### ЦЕЛЬ ЗАДАНИЯ
Напишите продолжение отрывка о развитии письменности, начиная сразу после его последнего предложения.

-------- ОТРЫВОК ТЕКСТА

Возможно, наиболее громоздкой из когда-либо изобретенных человеком является китайская письменность, где иероглифы эволюционировали практически без упрощения и где каждая пиктограмма [379]представляет собой не звук или отдельное слово, а идею. Поскольку идеи, посещающие человека, бесконечно разнообразны, число знаков в китайской письменности распадается на пять фигур, а каждый отдельный знак может содержать больше линий, чем западный алфавит – букв. Естественно, что китайская письменность технически наиболее несовершенна и наиболее громоздка среди всех употребляемых ныне систем. Она технически менее совершенна, чем и не дошедшие до нас системы. Египетская иероглифика и шумерская клинопись, каждая независимо от другой, определенным образом эволюционировали и пришли к большей экономии визуальных символов. Если бы египетское и шумерское письмо полностью отказалось от использования идеограмм и перешло на фонограммы, то, возможно, обе эти системы письма сохранились бы живыми до наших дней. Однако этого не произошло.Они продолжали использование фонограмм параллельно с идеограммами (порочная практика, ставшая источником путаницы, вместо того чтобы внести в систему большую ясность). Тем не менее и египетское, и шумерское письмо технически во всех отношениях более развито, чем китайское. Число пиктограмм в них более ограниченно, и они проще по форме. Египтяне провели значительное формальное упрощение, ими был разработан вариант курсивного написания, а анализ звуков человеческой речи позволил создать фонограммы для отдельных слогов, состоящих только из одной согласной. Последнее достижение привело египтян к самому порогу изобретения консонантного алфавита.
В историческом алфавите, изобретенном каким-то древнесирийским книжником, тогда как египетские писцы не смогли этого сделать, упрощение письменности, что фактически и означало ее техническое усовершенствование, было полным и радикальным. Сущность алфавита – разложение звуков человеческой речи на отдельные составляющие и представление каждого из этих элементов отдельным визуальным символом, соединяющим в себе четкость и простоту формы. Финикийцы – изобретатели алфавита – выделили и обозначили согласные. Греки заимствовали эту находку, а затем развили и дополнили алфавит, выделив и обозначив также и гласные звуки. Латинский алфавит, ставший письменностью западного общества, – это вариант греческого без каких-либо существенных изменений с технической стороны.

----------------
-------- СОБРАННЫЕ ДАННЫЕ

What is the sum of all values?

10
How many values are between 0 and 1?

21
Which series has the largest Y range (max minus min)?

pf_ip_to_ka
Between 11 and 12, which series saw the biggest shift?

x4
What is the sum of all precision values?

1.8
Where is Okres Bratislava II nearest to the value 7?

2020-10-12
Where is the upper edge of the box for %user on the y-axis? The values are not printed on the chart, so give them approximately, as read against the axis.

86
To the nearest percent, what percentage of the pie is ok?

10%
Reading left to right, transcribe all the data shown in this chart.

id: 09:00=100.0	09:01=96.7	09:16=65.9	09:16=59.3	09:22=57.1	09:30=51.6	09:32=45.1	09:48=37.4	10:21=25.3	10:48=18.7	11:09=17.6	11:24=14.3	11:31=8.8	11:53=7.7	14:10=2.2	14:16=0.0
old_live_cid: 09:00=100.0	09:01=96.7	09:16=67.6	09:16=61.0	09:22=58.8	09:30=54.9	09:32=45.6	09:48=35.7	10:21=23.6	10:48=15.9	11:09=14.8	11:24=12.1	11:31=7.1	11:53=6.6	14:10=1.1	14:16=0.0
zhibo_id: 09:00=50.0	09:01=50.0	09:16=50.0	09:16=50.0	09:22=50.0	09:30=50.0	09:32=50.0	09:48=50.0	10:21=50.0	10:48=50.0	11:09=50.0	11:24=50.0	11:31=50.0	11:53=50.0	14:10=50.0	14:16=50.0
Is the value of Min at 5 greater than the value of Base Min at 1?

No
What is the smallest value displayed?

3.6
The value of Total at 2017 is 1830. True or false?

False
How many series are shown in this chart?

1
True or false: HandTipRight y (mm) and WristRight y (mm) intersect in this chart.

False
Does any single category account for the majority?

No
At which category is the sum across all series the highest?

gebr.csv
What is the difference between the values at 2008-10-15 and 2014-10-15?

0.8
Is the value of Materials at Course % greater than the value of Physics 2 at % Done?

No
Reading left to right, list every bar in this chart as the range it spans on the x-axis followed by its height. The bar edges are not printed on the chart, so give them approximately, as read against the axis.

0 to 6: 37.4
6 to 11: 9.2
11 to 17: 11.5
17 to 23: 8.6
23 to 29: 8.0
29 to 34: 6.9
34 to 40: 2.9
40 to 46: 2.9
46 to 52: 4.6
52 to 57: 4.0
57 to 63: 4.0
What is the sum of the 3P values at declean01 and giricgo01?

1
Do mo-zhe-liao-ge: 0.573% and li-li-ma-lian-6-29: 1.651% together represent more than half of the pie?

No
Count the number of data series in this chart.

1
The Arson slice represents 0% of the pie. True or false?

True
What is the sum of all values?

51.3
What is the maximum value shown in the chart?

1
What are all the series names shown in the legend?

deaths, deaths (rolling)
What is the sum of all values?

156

----------------

### ПИСЬМЕННЫЙ ОТВЕТ
История письменности, кульминацией которой было создание алфавита, может служить яркой иллюстрацией закона соответствия между совершенствованием техники и упрощением аппарата. Действие этого закона можно проследить также в истории языка – технике артикулированных и значимых звуков. Процесс этот первичен относительно процесса возникновения письменности и, видимо, совпадает с самой историей человечества.
В истории языка, как и в истории письменности, упрощение – это линия технического прогресса. Тенденция языка, прогрессивно развивающегося, – отказываться от громоздкого аппарата флексий [380], которыми наполнены части речи и которые несут определенные значения, вводя вместо этого предлоги, дополнительные глаголы, частицы. Можно заметить, что эта тенденция в развитии техники языка схожа с тенденцией совершенствования письменности, когда наблюдается переход от идеографических пиктограмм к конвенциональным символам, представляющим элементарные звуки. В обоих случаях преследуется одна цель – максимально возможное упрощение и экономия форм и средств выражения.